Risk-Adjusted Performance

8 of 100

 
Weak
 
Strong
OK
Compared to the overall equity markets, risk-adjusted returns on investments in Fidelity Advisor Freedom are ranked lower than 8 (%) of all funds and portfolios of funds over the last 90 days. In spite of fairly strong basic indicators, Fidelity Advisor is not utilizing all of its potentials. The current stock price disturbance, may contribute to short-term losses for the investors.
Gold Bullion 

Risk-Adjusted Performance

7 of 100

 
Weak
 
Strong
OK
Compared to the overall equity markets, risk-adjusted returns on investments in The Gold Bullion are ranked lower than 7 (%) of all funds and portfolios of funds over the last 90 days. In spite of fairly strong fundamental indicators, Gold Bullion is not utilizing all of its potentials.
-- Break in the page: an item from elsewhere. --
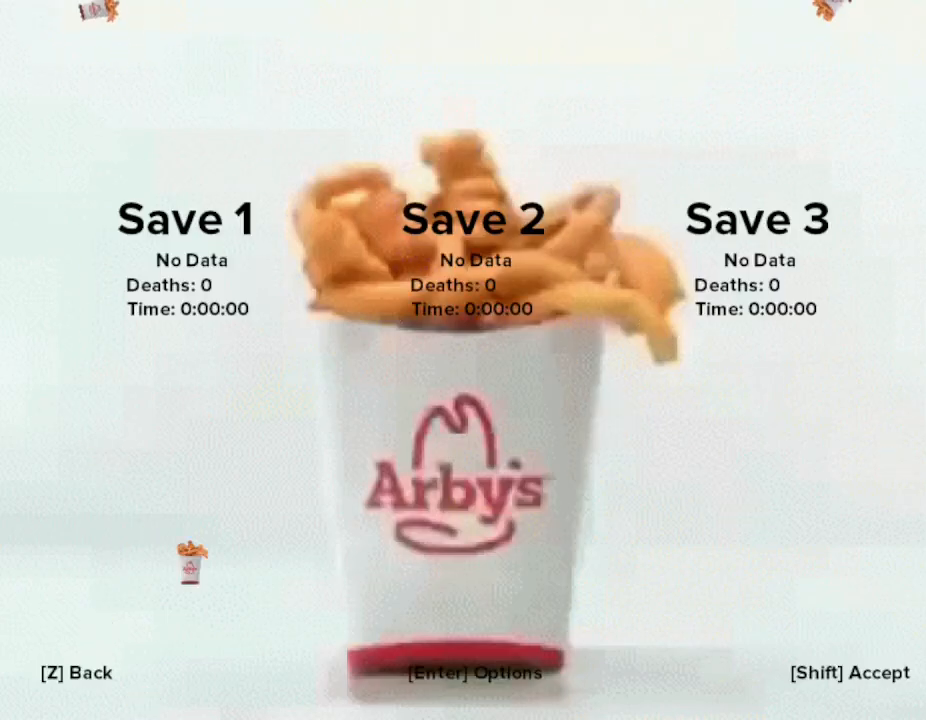
{"keys": [], "events": [[267, "lup", "down"], [350, "lup", "up"]]}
The current stock price disturbance, may contribute to short-term losses for the investors.

Fidelity Advisor and Gold Bullion Volatility Contrast

   Predicted Return Density   
       Returns  

Pair Trading with Fidelity Advisor and Gold Bullion

The main advantage of trading using opposite Fidelity Advisor and Gold Bullion positions is that it hedges away some unsystematic risk. Because of two separate transactions, even if Fidelity Advisor position performs unexpectedly, Gold Bullion can make up some of the losses. Pair trading also minimizes risk from directional movements in the market. For example, if an entire industry or sector drops because of unexpected headlines, the short position in Gold Bullion will offset losses from the drop in Gold Bullion's long position.
The idea behind Fidelity Advisor Freedom and The Gold Bullion pairs trading is to make the combined position market-neutral, meaning the overall market's direction will not affect its win or loss (or potential downside or upside). This can be achieved by designing a pairs trade with two highly correlated stocks or equities that operate in a similar space or sector, making it possible to obtain profits through simple and relatively low-risk investment.
Check out your portfolio center.
Note that this page's information should be used as a complementary analysis to find the right mix of equity instruments to add to your existing portfolios or create a brand new portfolio. You can also try the Analyst Advice module to analyst recommendations and target price estimates broken down by several categories.